Potential reasons to deviate from a standard revascularisation strategy may include:
- Concerns regarding medication compliance. This may lead to shorter durations of dual-antiplatelet therapy and/or use of absorbable polymer or polymer-free drug-eluting stents, or drug-eluting balloon therapy where possible. Most modern drug-eluting stent platforms can accommodate an abbreviated period of dual-antiplatelet therapy as short as 1 month; however, this does not remove the need for lifelong single antiplatelet therapy following drug-eluting stent implantation to avoid stent thrombosis.50,51
- Concerns regarding current psychiatric status and risk of deterioration in symptoms; for example, after cardiac surgery.

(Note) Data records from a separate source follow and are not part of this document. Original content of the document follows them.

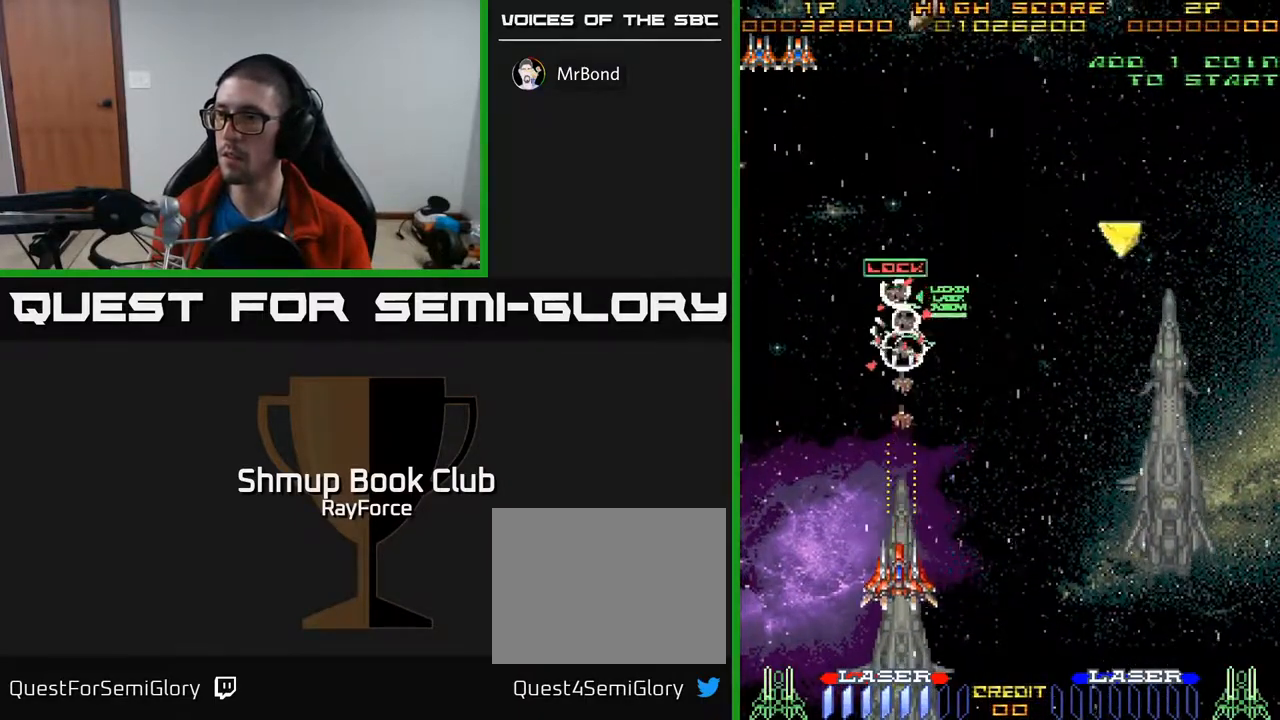
{"buttons": ["DPAD_RIGHT"], "right_stick": "center", "events": [[133, "DPAD_RIGHT", "down"], [200, "DPAD_DOWN", "up"]]}
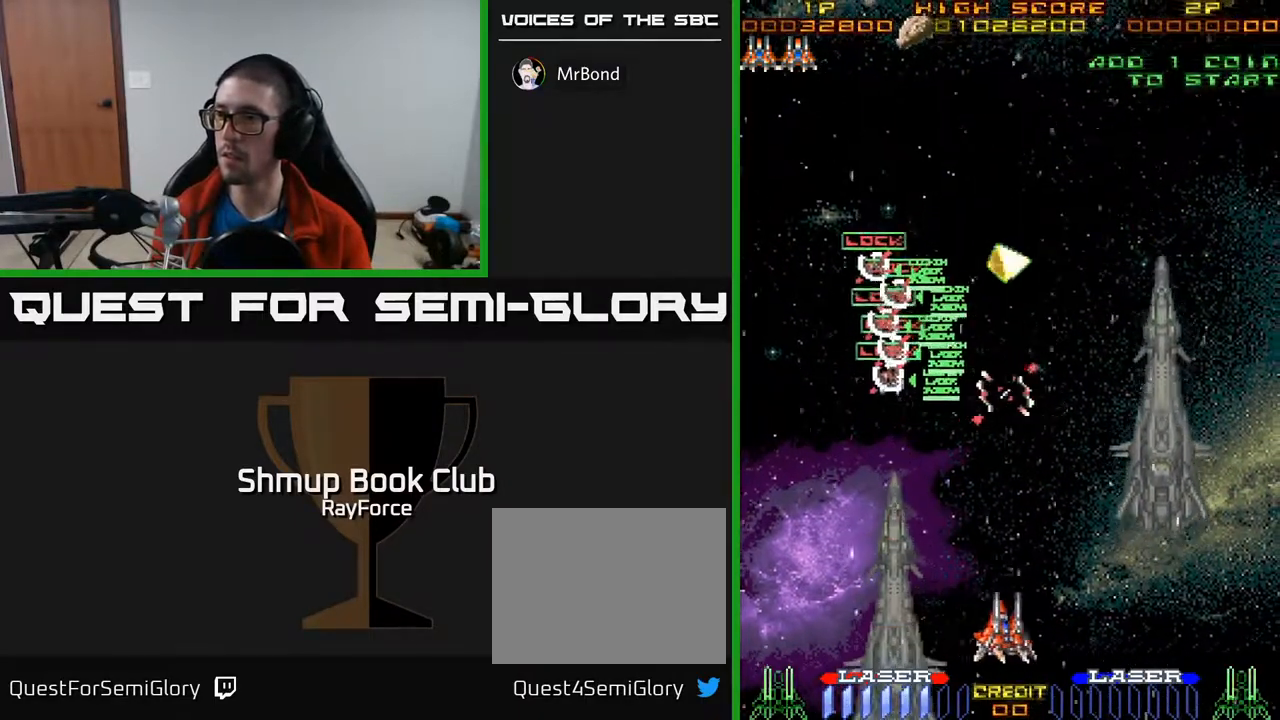
{"buttons": ["DPAD_RIGHT"], "right_stick": "center", "events": []}
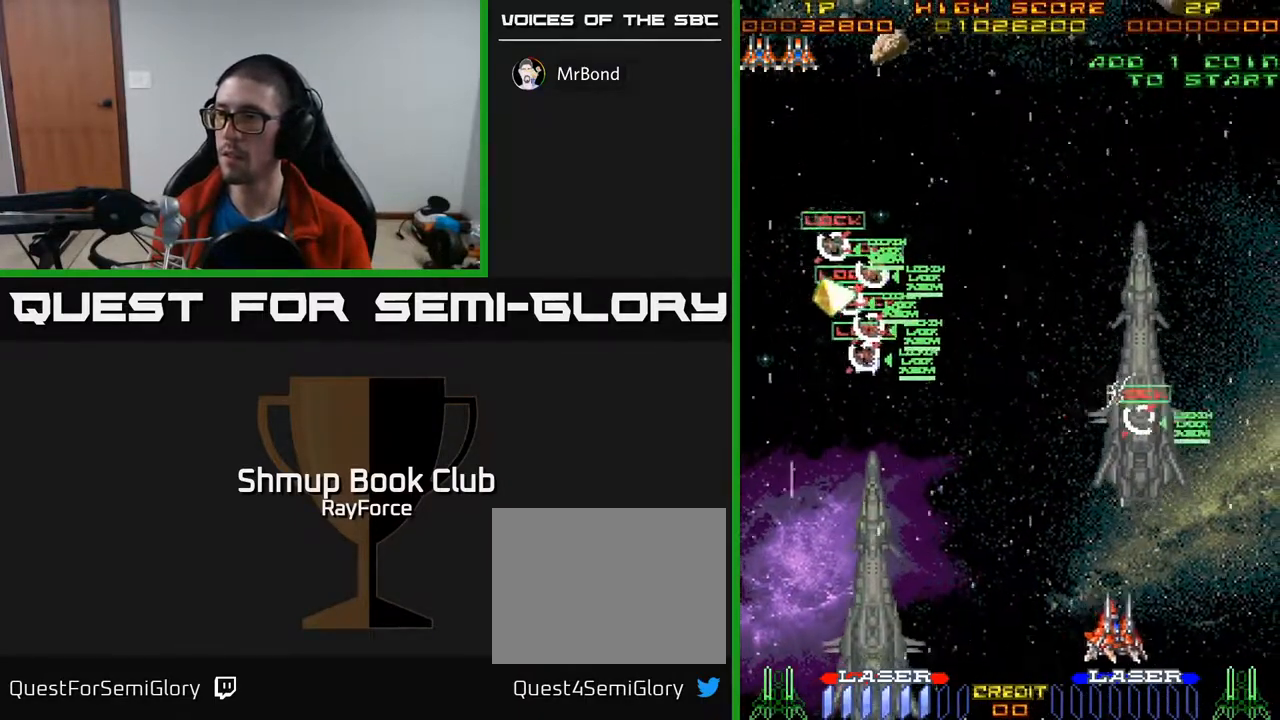
{"buttons": ["DPAD_LEFT"], "right_stick": "center", "events": [[17, "DPAD_RIGHT", "up"], [50, "DPAD_LEFT", "down"], [50, "X", "down"], [150, "X", "up"]]}
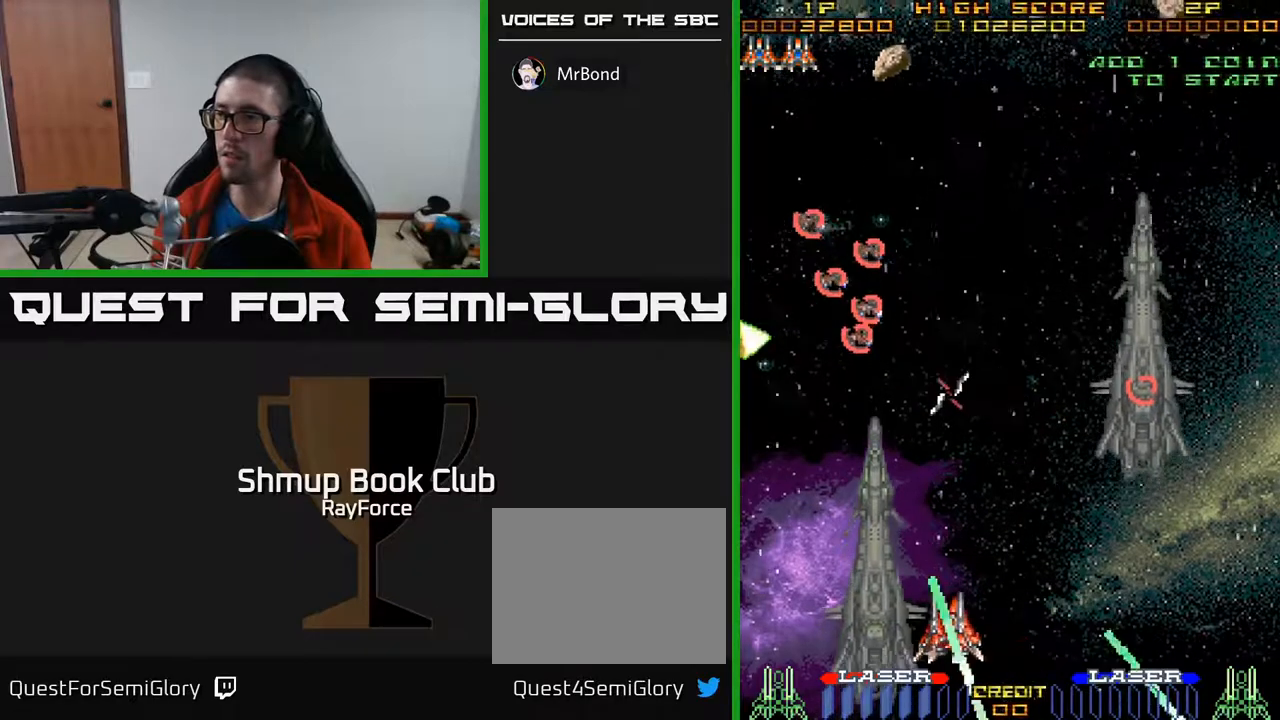
{"buttons": ["DPAD_UP", "DPAD_LEFT"], "right_stick": "center", "events": [[367, "DPAD_UP", "down"]]}
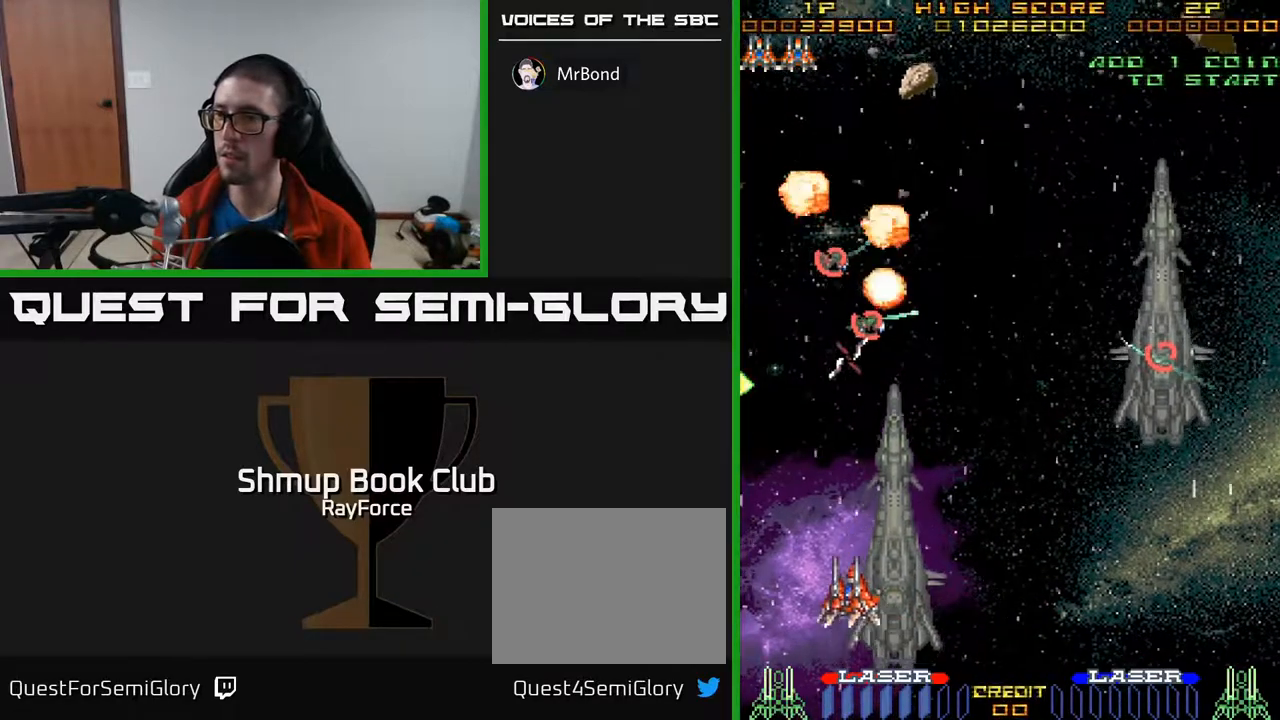
{"buttons": ["DPAD_UP", "DPAD_LEFT"], "right_stick": "center", "events": []}
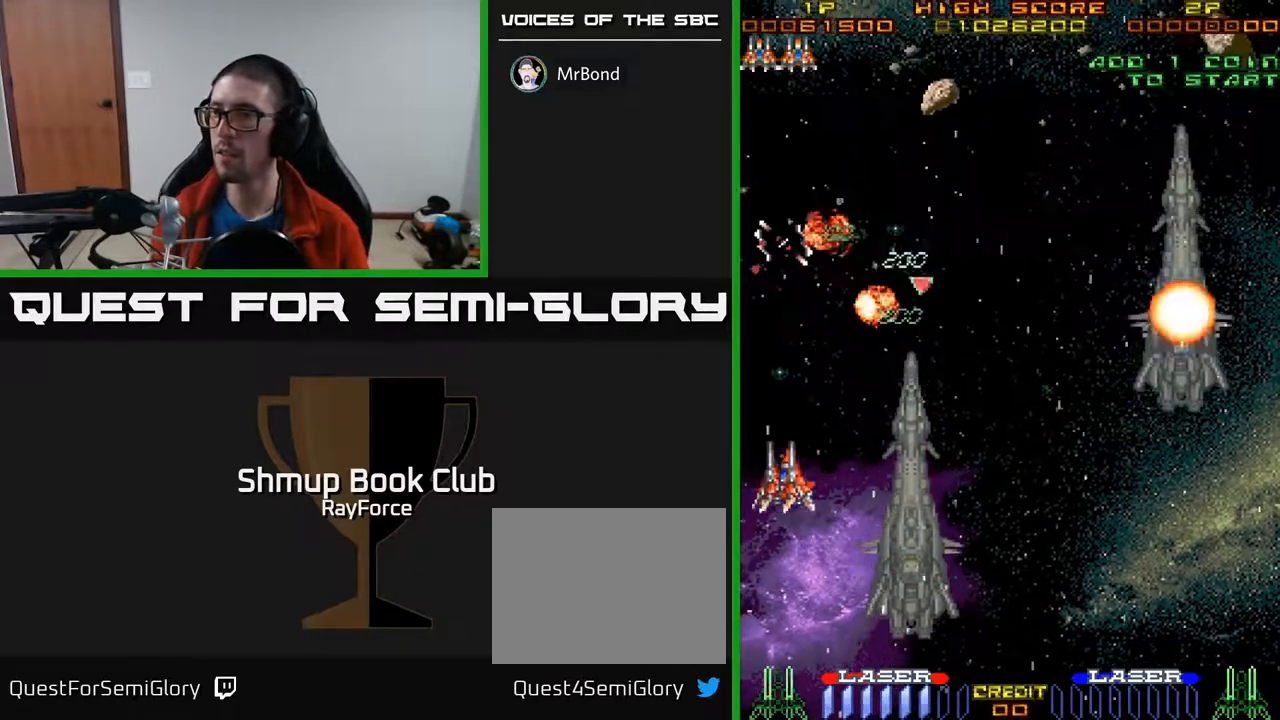
{"buttons": ["A", "DPAD_RIGHT"], "right_stick": "center", "events": [[83, "DPAD_UP", "up"], [233, "A", "down"], [350, "DPAD_LEFT", "up"], [383, "DPAD_RIGHT", "down"]]}
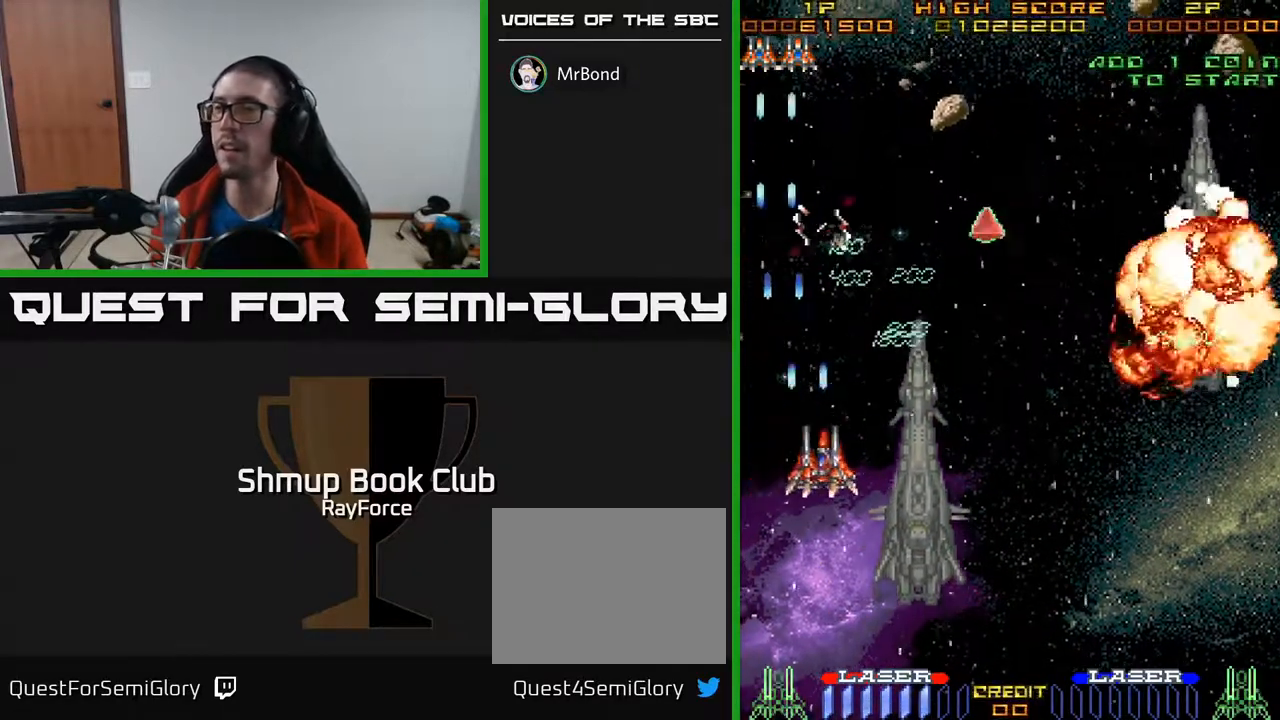
{"buttons": ["DPAD_DOWN"], "right_stick": "center", "events": [[183, "DPAD_DOWN", "down"], [233, "A", "up"], [267, "DPAD_RIGHT", "up"]]}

In such circumstances, advice from psychiatry as to how to minimise these risks is invaluable, given the evidence that the use of antipsychotics is associated with increased adherence to cardiometabolic medications in people with schizophrenia.52
Gaps in the Current Literature: Future Research Required
As per the American Heart Association position statement categorising BD, along with major depressive disorder, as conditions predisposing to accelerated atherosclerosis and early CVD, there are clear unanswered research questions to be addressed; for example what is the effect of sex differences and can non-pharmacological interventions targeted at both mood and CV risk (e.g. exercise) have a dual beneficial effect?8 Furthermore, does enhanced prescribing and monitoring of primary and/or secondary prevention medications improve outcomes in patients with any SMI? As in all areas of CV medicine, randomised controlled trial evidence, supplemented by large-scale observational data, will be vital in answering these questions.
Given the association between ECG abnormalities and CV death in patients with SMI, it has been suggested that SMI patients with ECG abnormalities but no pre-existing CV diagnosis may benefit from targeted CV investigation and management, thereby potentially preventing CV events before they occur. This is an interesting hypothesis, building on existing work that adding ECG data to conventional risk models can make CV prognostication more accurate and warrants further study.41
Data in the Primary Angioplasty Era
Little of the current body of literature describes ACS care in the era of primary angioplasty. Urban centres in the UK, with well-established and highly protocolised primary angioplasty pathways, and robust standardised data collection across all centres nationally (via British Cardiovascular Intervention Society/National Institute for Cardiovascular Outcomes Research), are the perfect setting to answer research questions surrounding performance of these networks in patients with SMI presenting with ACS. It is vitally important that structural barriers to effective healthcare are identified and then addressed for SMI patients with and/or at risk of CVD.
Patients with SMI are at increased risk of and from CAD, yet are less likely to receive evidence-based management. A proactive and multidisciplinary approach from the Heart Team is required to minimise this concerning treatment gap.